Sí, como anuncio, está muy bonito. Los modelos, muy guapos, pero no nos hagamos tontos, no es un comercial de papel de baño.

Es un material de precampaña que usted y yo pagamos, que altera la economía de todos los canales en donde sale y desde esa perspectiva es una desgracia.

Para empezar, no tiene estructura. Por eso inicia sin logotipos, sin advertirnos de qué se trata, sin sentido.

Y para acabar, no nos informa de nada, no nos invita a nada y nos confunde.

¿En dónde radica esa confusión? No nada más en el hecho de que, en lugar de rematar con una afirmación, acaba preguntándonos algo tan hilarante como “¿Eres turquesa?”.

No, esto nos confunde porque parece un promo de maestros de primaria pública, pero de Florida o California, porque nuestras escuelas públicas no son así.

¿Qué le hubiera costado a los responsables de este corto grabar en escuelas de verdad, con maestros auténticos y sacando sus cédulas profesionales, en lugar de sus direcciones de internet, para darle credibilidad al spot?

¿Qué le hubiera costado a esta gente hacer las cosas bien, no nada más en términos de apariencias, y explicarnos, por ejemplo, qué ha hecho su partido desde que se fundó?

No, y ni nos metamos con la parte de las palabras, porque entonces sí lloramos.
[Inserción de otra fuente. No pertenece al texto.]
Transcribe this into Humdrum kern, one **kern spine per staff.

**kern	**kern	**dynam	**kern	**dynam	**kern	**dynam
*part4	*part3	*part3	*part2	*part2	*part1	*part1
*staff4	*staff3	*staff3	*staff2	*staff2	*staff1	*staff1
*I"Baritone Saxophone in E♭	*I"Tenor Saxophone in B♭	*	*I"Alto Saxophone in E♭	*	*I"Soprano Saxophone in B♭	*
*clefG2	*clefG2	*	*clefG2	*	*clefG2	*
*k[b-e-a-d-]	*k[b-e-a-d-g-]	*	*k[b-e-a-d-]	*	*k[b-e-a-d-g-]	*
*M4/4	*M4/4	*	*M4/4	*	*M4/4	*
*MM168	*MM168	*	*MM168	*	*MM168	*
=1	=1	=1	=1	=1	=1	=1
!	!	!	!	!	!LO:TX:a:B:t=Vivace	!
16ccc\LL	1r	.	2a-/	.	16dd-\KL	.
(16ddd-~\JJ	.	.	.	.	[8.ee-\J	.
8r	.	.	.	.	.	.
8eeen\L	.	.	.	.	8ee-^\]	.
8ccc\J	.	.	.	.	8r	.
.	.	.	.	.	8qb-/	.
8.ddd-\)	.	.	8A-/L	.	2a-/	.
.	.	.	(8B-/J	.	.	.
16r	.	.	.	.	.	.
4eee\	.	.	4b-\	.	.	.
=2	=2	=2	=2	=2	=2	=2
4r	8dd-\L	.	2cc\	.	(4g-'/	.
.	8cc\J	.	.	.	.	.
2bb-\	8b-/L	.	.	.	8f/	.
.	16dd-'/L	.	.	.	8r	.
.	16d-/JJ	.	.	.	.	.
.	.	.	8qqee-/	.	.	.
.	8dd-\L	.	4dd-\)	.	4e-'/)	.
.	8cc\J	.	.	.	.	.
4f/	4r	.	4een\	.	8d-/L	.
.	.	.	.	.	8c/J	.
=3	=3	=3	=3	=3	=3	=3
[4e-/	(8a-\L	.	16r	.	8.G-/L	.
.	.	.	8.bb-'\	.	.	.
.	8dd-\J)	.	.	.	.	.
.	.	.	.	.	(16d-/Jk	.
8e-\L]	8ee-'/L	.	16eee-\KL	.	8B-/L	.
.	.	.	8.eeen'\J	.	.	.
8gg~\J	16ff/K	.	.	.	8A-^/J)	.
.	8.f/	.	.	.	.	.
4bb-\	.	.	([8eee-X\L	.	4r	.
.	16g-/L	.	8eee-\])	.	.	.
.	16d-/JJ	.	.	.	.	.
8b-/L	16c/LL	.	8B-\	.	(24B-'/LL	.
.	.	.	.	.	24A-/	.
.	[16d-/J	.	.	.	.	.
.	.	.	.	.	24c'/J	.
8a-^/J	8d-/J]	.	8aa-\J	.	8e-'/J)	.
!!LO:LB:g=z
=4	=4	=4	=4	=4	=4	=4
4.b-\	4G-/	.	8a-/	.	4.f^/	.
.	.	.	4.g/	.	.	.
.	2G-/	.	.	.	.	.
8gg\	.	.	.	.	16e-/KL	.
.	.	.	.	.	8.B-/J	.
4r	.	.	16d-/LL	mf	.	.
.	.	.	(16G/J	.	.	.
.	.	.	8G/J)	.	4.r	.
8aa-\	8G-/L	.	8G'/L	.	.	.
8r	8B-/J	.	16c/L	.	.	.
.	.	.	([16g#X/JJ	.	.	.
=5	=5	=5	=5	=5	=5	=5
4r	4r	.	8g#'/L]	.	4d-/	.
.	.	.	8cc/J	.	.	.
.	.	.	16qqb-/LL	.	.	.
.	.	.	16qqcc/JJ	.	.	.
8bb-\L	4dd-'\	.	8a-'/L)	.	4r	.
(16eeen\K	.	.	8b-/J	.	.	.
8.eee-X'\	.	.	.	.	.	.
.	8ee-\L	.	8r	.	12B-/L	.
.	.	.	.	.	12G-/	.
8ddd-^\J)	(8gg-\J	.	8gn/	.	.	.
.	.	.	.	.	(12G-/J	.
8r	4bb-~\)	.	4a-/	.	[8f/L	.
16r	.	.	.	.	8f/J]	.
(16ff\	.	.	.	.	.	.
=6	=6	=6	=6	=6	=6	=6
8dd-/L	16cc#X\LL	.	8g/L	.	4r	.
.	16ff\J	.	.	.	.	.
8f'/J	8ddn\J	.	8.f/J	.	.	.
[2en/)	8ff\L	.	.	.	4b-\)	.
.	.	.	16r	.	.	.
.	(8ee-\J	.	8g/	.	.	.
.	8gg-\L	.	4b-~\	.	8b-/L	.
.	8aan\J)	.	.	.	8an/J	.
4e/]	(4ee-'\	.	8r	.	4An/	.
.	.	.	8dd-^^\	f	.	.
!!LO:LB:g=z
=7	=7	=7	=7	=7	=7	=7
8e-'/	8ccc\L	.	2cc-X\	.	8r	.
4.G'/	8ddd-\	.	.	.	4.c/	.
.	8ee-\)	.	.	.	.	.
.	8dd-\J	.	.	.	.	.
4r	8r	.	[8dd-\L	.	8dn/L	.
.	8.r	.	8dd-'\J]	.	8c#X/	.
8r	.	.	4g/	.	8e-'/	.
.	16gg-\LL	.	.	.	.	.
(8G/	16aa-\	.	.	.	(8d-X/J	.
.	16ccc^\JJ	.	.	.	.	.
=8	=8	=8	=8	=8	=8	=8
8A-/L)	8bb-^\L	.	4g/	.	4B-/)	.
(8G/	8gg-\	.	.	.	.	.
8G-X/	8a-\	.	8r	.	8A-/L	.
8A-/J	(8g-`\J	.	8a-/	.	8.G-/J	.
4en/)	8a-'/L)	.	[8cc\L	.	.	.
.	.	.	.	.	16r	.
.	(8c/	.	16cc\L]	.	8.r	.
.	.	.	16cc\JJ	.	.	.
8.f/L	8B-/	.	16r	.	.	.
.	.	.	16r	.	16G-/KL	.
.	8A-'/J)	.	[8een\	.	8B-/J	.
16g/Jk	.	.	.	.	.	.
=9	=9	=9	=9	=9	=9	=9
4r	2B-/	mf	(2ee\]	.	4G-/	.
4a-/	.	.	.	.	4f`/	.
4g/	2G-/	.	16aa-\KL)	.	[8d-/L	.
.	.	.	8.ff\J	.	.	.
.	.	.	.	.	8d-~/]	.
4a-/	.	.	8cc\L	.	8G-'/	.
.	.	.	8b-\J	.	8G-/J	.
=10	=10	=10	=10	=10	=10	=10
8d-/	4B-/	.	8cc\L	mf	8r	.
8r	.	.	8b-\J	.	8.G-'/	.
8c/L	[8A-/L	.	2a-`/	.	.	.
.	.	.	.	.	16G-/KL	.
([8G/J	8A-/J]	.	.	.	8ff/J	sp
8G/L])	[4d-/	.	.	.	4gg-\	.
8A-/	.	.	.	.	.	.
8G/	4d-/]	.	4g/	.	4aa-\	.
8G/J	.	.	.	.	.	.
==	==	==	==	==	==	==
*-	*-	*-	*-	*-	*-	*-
¿Cómo está eso, por ejemplo, de “reconocer en la ignorancia a nuestro peor enemigo”?

¿Dicen lo de “en la ignorancia” porque se autodefinen como ignorantes o porque “la ignorancia” debe ser “nuestro peor enemigo”?

Mire, para acabar pronto, esto es una burla, un despilfarro de recursos, una pérdida de tiempo. ¿O usted qué opina?